Kamma adalah semua kehendak atau itikad dengan tidak membedakan antara kehendak
baik (Bermoral) atau buruk (tidak bermoral).
Dalam Angutara Nikaya III: 415,
Sang Buddha pernah berkata bahwa :
“Kehendak untuk berbuat (cetana)
itulah yang Aku namakan kamma.
Sesudah berkehendak, orang lantas berbuat dengan
badan jasmani, perkataan, dan pikiran.”
Kamma adalah hukum tersendiri dan
tidak ada pemberi hukum. Kamma bekerja dengan sendirinya tanpa campur tangan
sosok pengatur eksternal. Karena tidak ada sosok tersembunyi yang mengatur
hadiah dan hukuman. Umat Buddha tidak bergantung kepada doa, kepada kekuatan
supernatural untuk memengaruhi hasil kamma. Menurut Sang Buddha, kamma bukan
ditakdirkan atau ditentukan kepada kkita oleh suatu kekuasaan atau kekuatan
misterius di mana kita hanya dapat pasrah dan tanpa daya.
Dalam Samyutta Nikaya I:293, Sang
Buddha juga pernah menyebutkan:
“Sesuai benih yang ditabur,
begitulah buah yang akan dipetiknya.
Pembuat kebaikan akan mendapat
kebaikan.
Pembuat kejahatan akan mendapat
kejahatan pula.
Taburlah biji-biji benih dan engkau
pulalah yang akan merasakan buah-buah daripadanya.”

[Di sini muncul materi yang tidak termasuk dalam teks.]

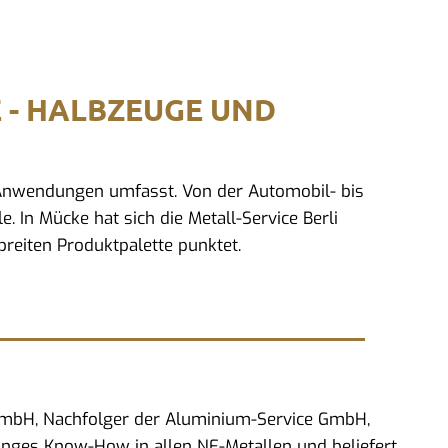
E - HALBZEUGE UND
d Anwendungen umfasst. Von der Automobil- bis
. In Mücke hat sich die Metall-Service Berli
reiten Produktpalette punktet.
 GmbH, Nachfolger der Aluminium-Service GmbH,
anges Know-How in allen NE-Metallen und beliefert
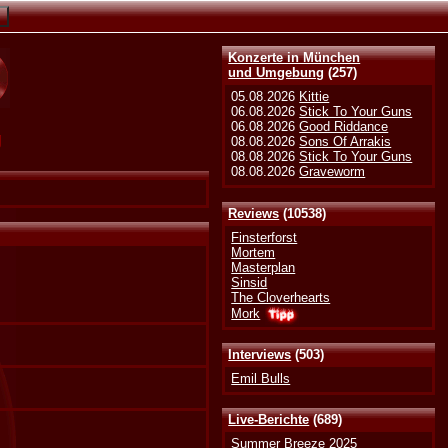
Konzerte in München
und Umgebung
(257)
05.08.2026
Kittie
06.08.2026
Stick To Your Guns
06.08.2026
Good Riddance
g
08.08.2026
Sons Of Arrakis
08.08.2026
Stick To Your Guns
08.08.2026
Graveworm
Reviews
(10538)
Finsterforst
Mortem
Masterplan
Sinsid
The Cloverhearts
Mork
Interviews
(503)
Emil Bulls
Live-Berichte
(689)
Summer Breeze 2025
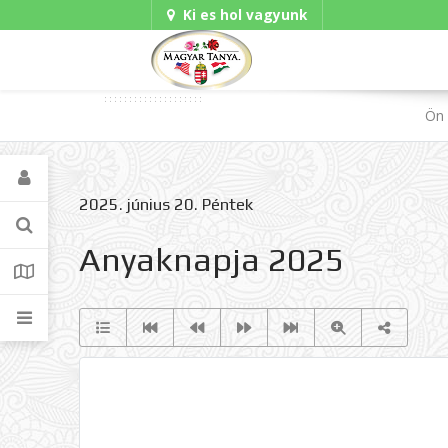
Ki es hol vagyunk
Gadgets
Ön 
2025. június 20. Péntek
Anyaknapja 2025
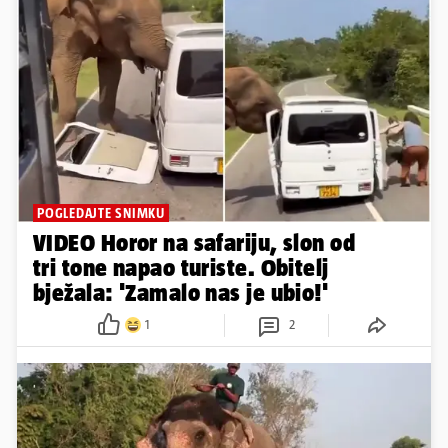
POGLEDAJTE SNIMKU
VIDEO Horor na safariju, slon od
tri tone napao turiste. Obitelj
bježala: 'Zamalo nas je ubio!'
1
2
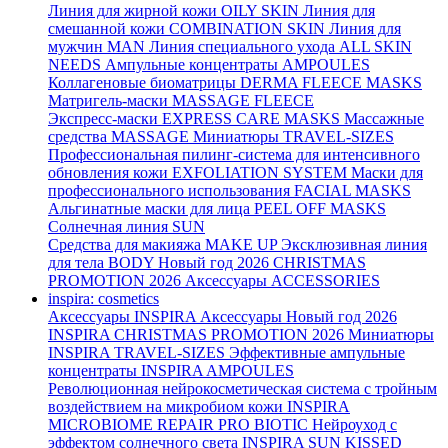
Линия для жирной кожи
OILY SKIN
Линия для
смешанной кожи
COMBINATION SKIN
Линия для
мужчин
MAN
Линия специального ухода
ALL SKIN
NEEDS
Ампульные концентраты
AMPOULES
Коллагеновые биоматрицы
DERMA FLEECE MASKS
Матригель-маски
MASSAGE FLEECE
Экспресс-маски
EXPRESS CARE MASKS
Массажные
средства
MASSAGE
Миниатюры
TRAVEL-SIZES
Профессиональная пилинг-система для интенсивного
обновления кожи
EXFOLIATION SYSTEM
Маски для
профессионального использования
FACIAL MASKS
Альгинатные маски для лица
PEEL OFF MASKS
Солнечная линия
SUN
Средства для макияжа
MAKE UP
Эксклюзивная линия
для тела
BODY
Новый год 2026
CHRISTMAS
PROMOTION 2026
Аксессуары
ACCESSORIES
inspira: cosmetics
Аксессуары
INSPIRA Аксессуары
Новый год 2026
INSPIRA CHRISTMAS PROMOTION 2026
Миниатюры
INSPIRA TRAVEL-SIZES
Эффективные ампульные
концентраты
INSPIRA AMPOULES
Революционная нейрокосметическая система с тройным
воздействием на микробиом кожи
INSPIRA
MICROBIOME REPAIR PRO BIOTIC
Нейроуход с
эффектом солнечного света
INSPIRA SUN KISSED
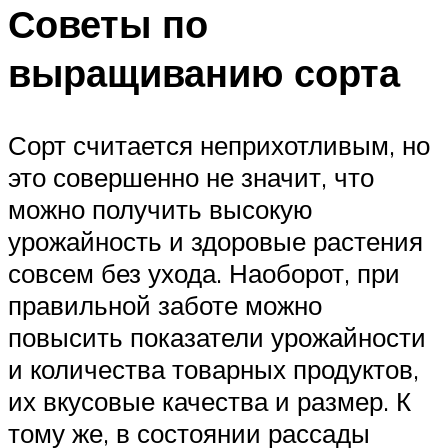
Советы по
выращиванию сорта
Сорт считается неприхотливым, но
это совершенно не значит, что
можно получить высокую
урожайность и здоровые растения
совсем без ухода. Наоборот, при
правильной заботе можно
повысить показатели урожайности
и количества товарных продуктов,
их вкусовые качества и размер. К
тому же, в состоянии рассады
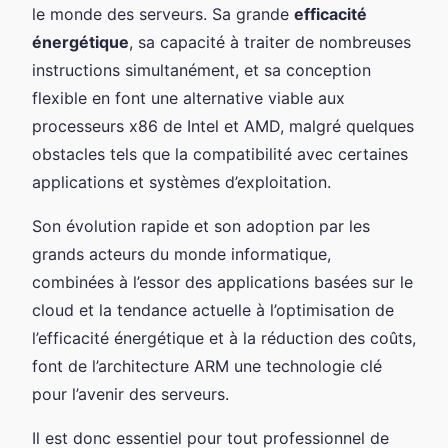
le monde des serveurs. Sa grande
efficacité
énergétique
, sa capacité à traiter de nombreuses
instructions simultanément, et sa conception
flexible en font une alternative viable aux
processeurs x86 de Intel et AMD, malgré quelques
obstacles tels que la compatibilité avec certaines
applications et systèmes d’exploitation.
Son évolution rapide et son adoption par les
grands acteurs du monde informatique,
combinées à l’essor des applications basées sur le
cloud et la tendance actuelle à l’optimisation de
l’efficacité énergétique et à la réduction des coûts,
font de l’architecture ARM une technologie clé
pour l’avenir des serveurs.
Il est donc essentiel pour tout professionnel de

Kamma bukanlah suatu wujud
melainkan suatu proses, aksi, energi, dan daya. Dalam bahasa anak-anak yang
sederhana, kamma diartikan sebagai: berbuatlah baik maka kebaikan akan datang
kepadamu sekarang dan sesudahnya. Jika berbuat buru maka kejahatan akan datang
kepadamu sekarang dan sesudahnya.
Dalam bahasa penuai: Jika kita
mebur benih yang baik, maka kita akan menuai panen yang baik. Jika kita menabur
benih yang buruk, maka kita akan meuai panen yang buruk.
Dalam bahasa ilmu pengetahuan,
kamma disebut sebagai hukum sebab dan akibat. Setiap sebab mempunyai akibat.

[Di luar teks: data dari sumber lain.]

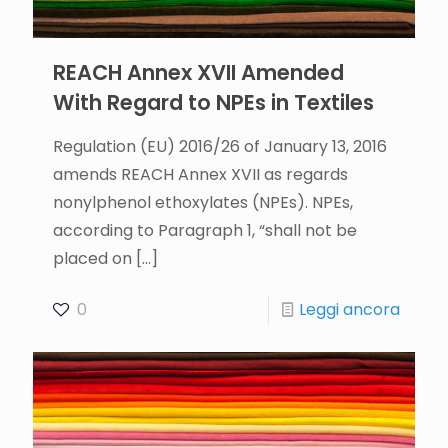
REACH Annex XVII Amended
With Regard to NPEs in Textiles
Regulation (EU) 2016/26 of January 13, 2016
amends REACH Annex XVII as regards
nonylphenol ethoxylates (NPEs). NPEs,
according to Paragraph 1, “shall not be
placed on
[…]
0
Leggi ancora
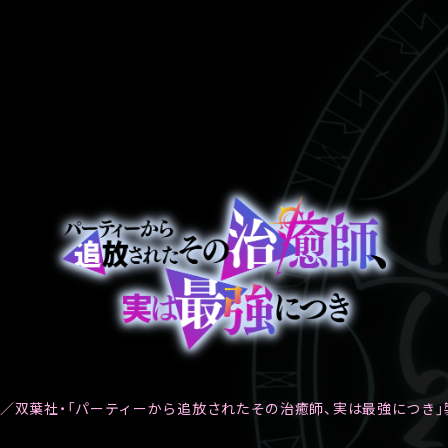
／双葉社・「パーティーから追放されたその治癒師、実は最強につき」製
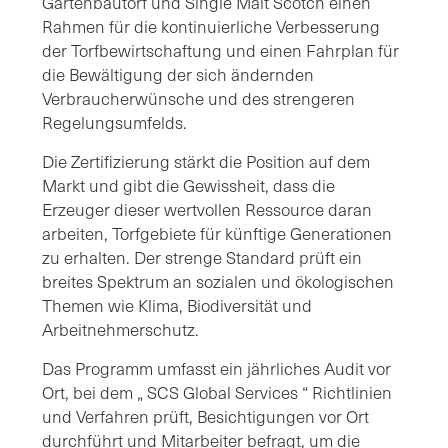
Gartenbautorf und Single Malt Scotch einen
Rahmen für die kontinuierliche Verbesserung
der Torfbewirtschaftung und einen Fahrplan für
die Bewältigung der sich ändernden
Verbraucherwünsche und des strengeren
Regelungsumfelds.
Die Zertifizierung stärkt die Position auf dem
Markt und gibt die Gewissheit, dass die
Erzeuger dieser wertvollen Ressource daran
arbeiten, Torfgebiete für künftige Generationen
zu erhalten. Der strenge Standard prüft ein
breites Spektrum an sozialen und ökologischen
Themen wie Klima, Biodiversität und
Arbeitnehmerschutz.
Das Programm umfasst ein jährliches Audit vor
Ort, bei dem „ SCS Global Services “ Richtlinien
und Verfahren prüft, Besichtigungen vor Ort
durchführt und Mitarbeiter befragt, um die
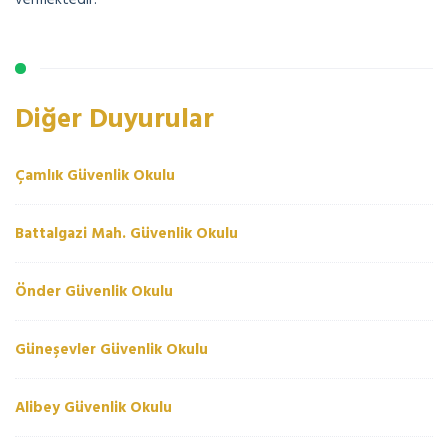
Diğer Duyurular
Çamlık Güvenlik Okulu
Battalgazi Mah. Güvenlik Okulu
Önder Güvenlik Okulu
Güneşevler Güvenlik Okulu
Alibey Güvenlik Okulu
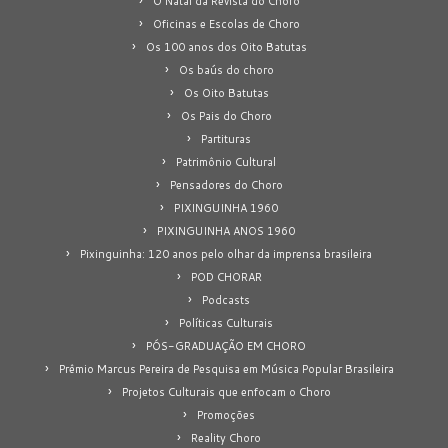
O Natal da Revista do Choro
Oficinas e Escolas de Choro
Os 100 anos dos Oito Batutas
Os baús do choro
Os Oito Batutas
Os Pais do Choro
Partituras
Patrimônio Cultural
Pensadores do Choro
PIXINGUINHA 1960
PIXINGUINHA ANOS 1960
Pixinguinha: 120 anos pelo olhar da imprensa brasileira
POD CHORAR
Podcasts
Políticas Culturais
PÓS-GRADUAÇÃO EM CHORO
Prêmio Marcus Pereira de Pesquisa em Música Popular Brasileira
Projetos Culturais que enfocam o Choro
Promoções
Reality Choro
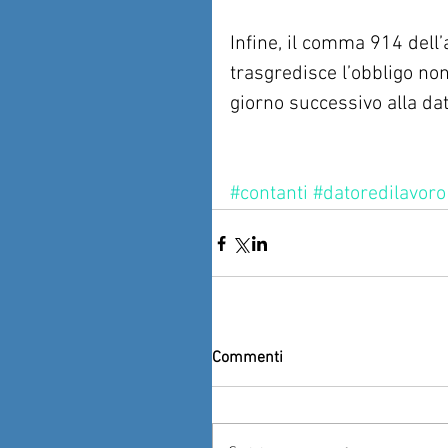
Infine, il comma 914 dell’a
trasgredisce l’obbligo no
giorno successivo alla da
#contanti
#datoredilavoro
Commenti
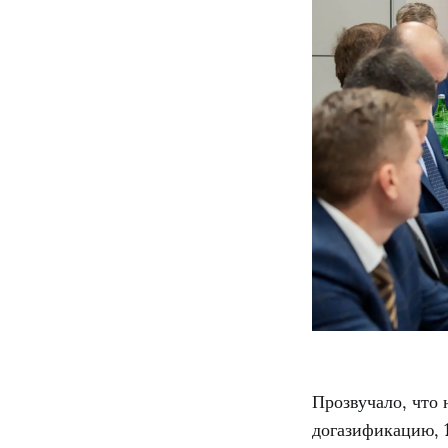
Прозвучало, что 
догазификацию, 1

Seperti hukum fisika mengenai aksi dan reaksi. Sebagian orang menafsirkan
kekuatan ini sebagai aksi-pengaruh.
Prinsip dasar dari hukum kamma
adalah siapa yang menanam maka dia yang akan memetik hasilnya apakah hasil itu
baik atau buruk. Seseorang yang telah melakukan kamma buruk pasti akan
menderita karena menerima hasil perbuatanannya sendiri. Kita tidak mungkin bisa menghindarkan diri dari
akibat tidak menyenangkan yang dihasilkan oleh kamma buruk yang telah kita
lakukan.
“Tidak di angkasa, tidak ditengah
lautan atau pun di dalam gua-gua gunung, tidak di mana pun seseorang dapat
menyembunyikan dirinya dari akibat perbuatan-perbuatan jahatnya.”
(Dhammapada
127)
“Setiap makhluk adalah pemilik
karmanya sendiri, pewaris karmanya sendiri, lahir dari karmanya sendiri,
berkerabat dengan karmanya sendiri, dan dilindungi oleh karmanya sendiri. Karma
yang menentukan makhluk-makhluk, menjadikan mereka hina dan mulia.”